Results, Analysis and discussion

The Raman spectrum of TNT and NG

Figure 2 shows the Raman spectrum of NG and TNT observed using undiluted samples of the explosive compounds. Unfortunately a literature example of the Raman spectrum for nitroglycerin was not found, as such it cannot be determined whether the spectrum seen in figure 2 is that of nitroglycerin or the Propylene glycol that the compound is stored in. The nitroglycerin spectrum corresponds to the literature spectrum [2] with its highest intensity peaks at 820$^{-1}$ and 1360 cm$^{-1}$.

The TNT spectrum has a low intensity in compared to the nitroglycerin. This is to be expected as the nitroglycerin sample was at a higher concentration (2mgml$^{-1}$) than the TNT sample (1mgml$^{-1}$).

Figure 2: The Raman spectrum of TNT and nitroglycerin. The TNT spectrum agrees with literature values having high intensity peaks at 820$^{-1}$ and 1360 cm$^{-1}$ [2]. Literature values for nitroglycerin could not be found.

The Standard curve

Figure 3 shows the normalized Raman spectrum for nitroglycerin at various concentrations between the wavenumbers of 850 cm$^{-1}$ and 750 cm$^{-1}$. The spectrum was normalized between 1200 cm$^{-1}$ and 600 cm$^{-1}$ by dividing by the average intensity between these points. It can easily be seen that the concentration is proportional to the intensity of the peaks, however the true concentration is proportional to the peak area.

Figure 3: The normalized Raman spectrum for nitroglycerin. The concentration of nitroglycerin is proportional to the peak area.

The figure 3 also shows the predicted background intensity level without the peaks. This was made by plotting a least square fitted line through measurements around the peak sites. The background intensity level increases with lower intensity peaks, this is an artifact of normalization.

Using the predicted background intensity the peak area, and thereby the concentration, can be calculated using the trapezium rule,

\begin{equation} \text{Area} = \sum_i^{N-1} \frac{I_i+I_{i+1}}{2}(k_{i+1}-k_i). \end{equation}

Where $I_i$ is the intensity of the $i$th measurement and $k_i$ is the wavenumber of the $i$th measurement.

The peak area is plotted against the concentration of the prepared sample in figure 4. A least square fitted line (Red dashed line) does not intercept the origin of the graph. This error could be due to a systematic error in transferring the nitroglycerin into the dilutions. The stock nitroglycerin solution was quite viscous meaning that some extra nitroglycerin stuck to the outside of the pipette, this would have increased the amount of compound in each dilution.

→ Provided data
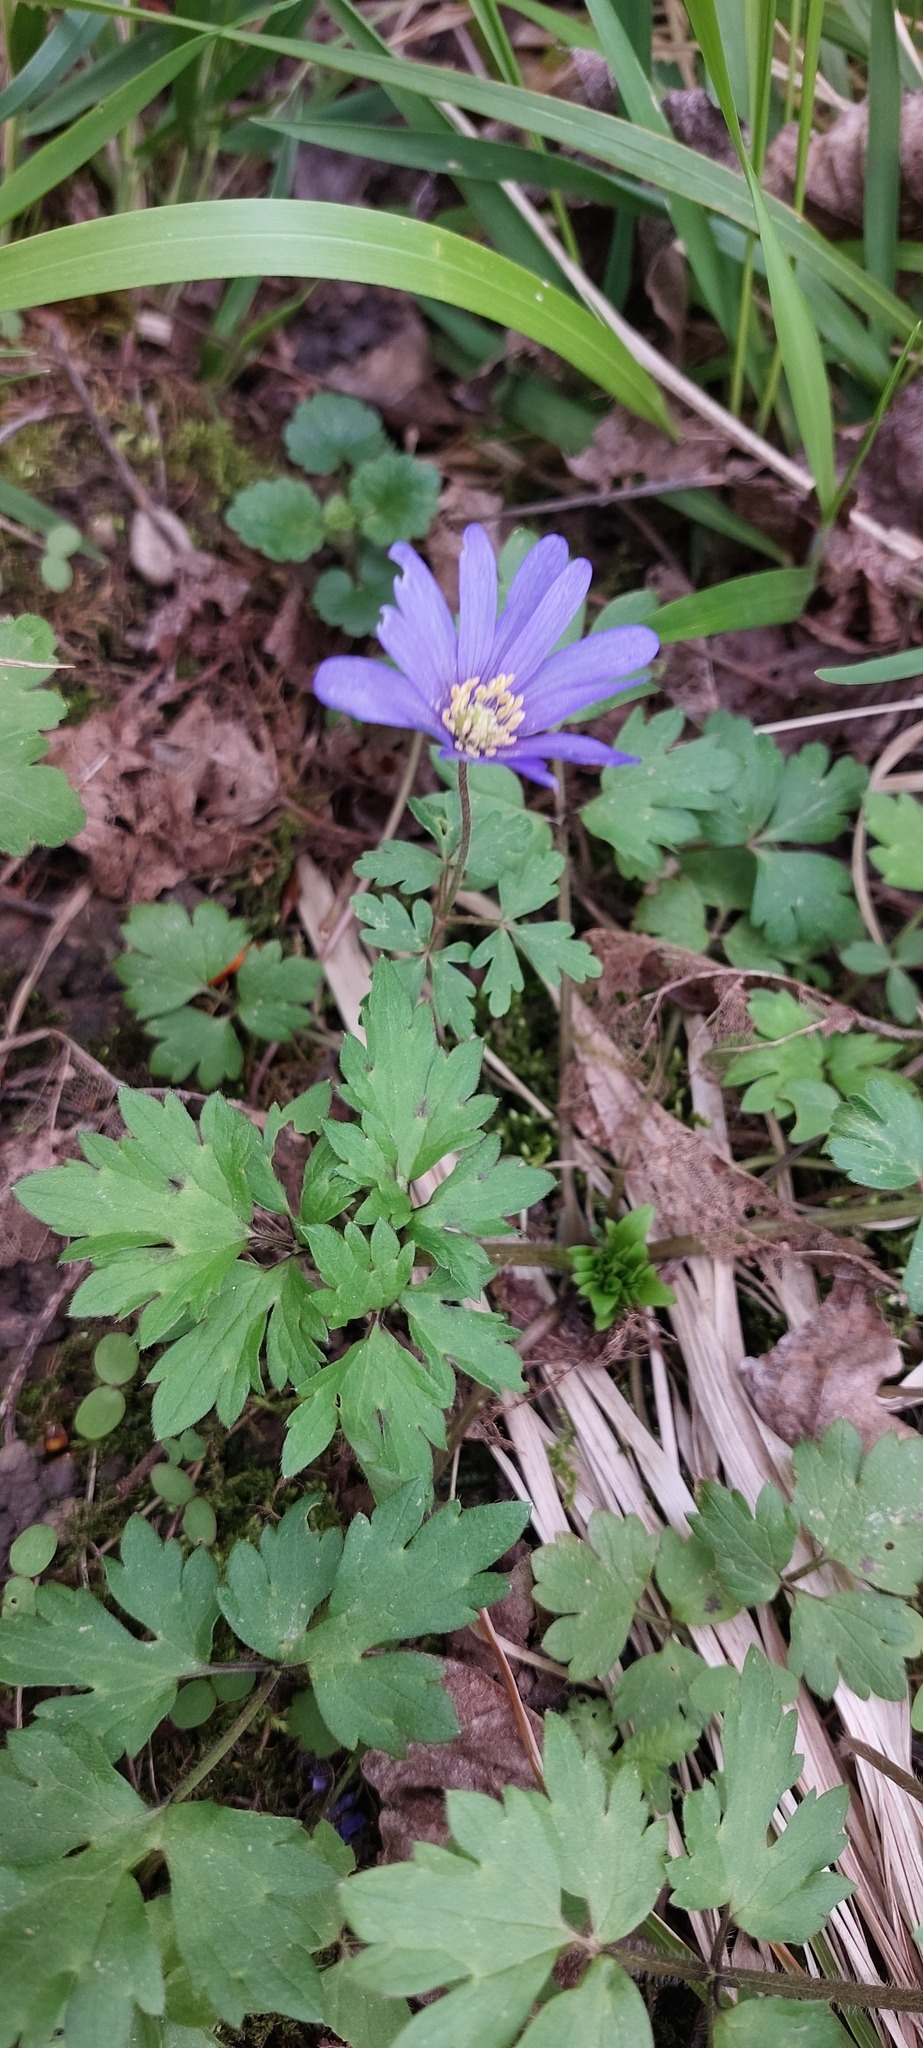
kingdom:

→ The task
Do these statements agree with the Raman results? 1. The nitroglycerin sample was less concentrated than the TNT sample. 2. The peak area can be found with the trapezium rule. 3. The fitted line in figure 4 passes through the origin. Answer yes or no for each, and quote the words that decide it. Answer from the Raman results alone.

→ Solution to this problem
1. No: "the nitroglycerin sample was at a higher concentration"
2. Yes: "the peak area, and thereby the concentration, can be calculated using the trapezium rule"
3. No: "does not intercept the origin of the graph"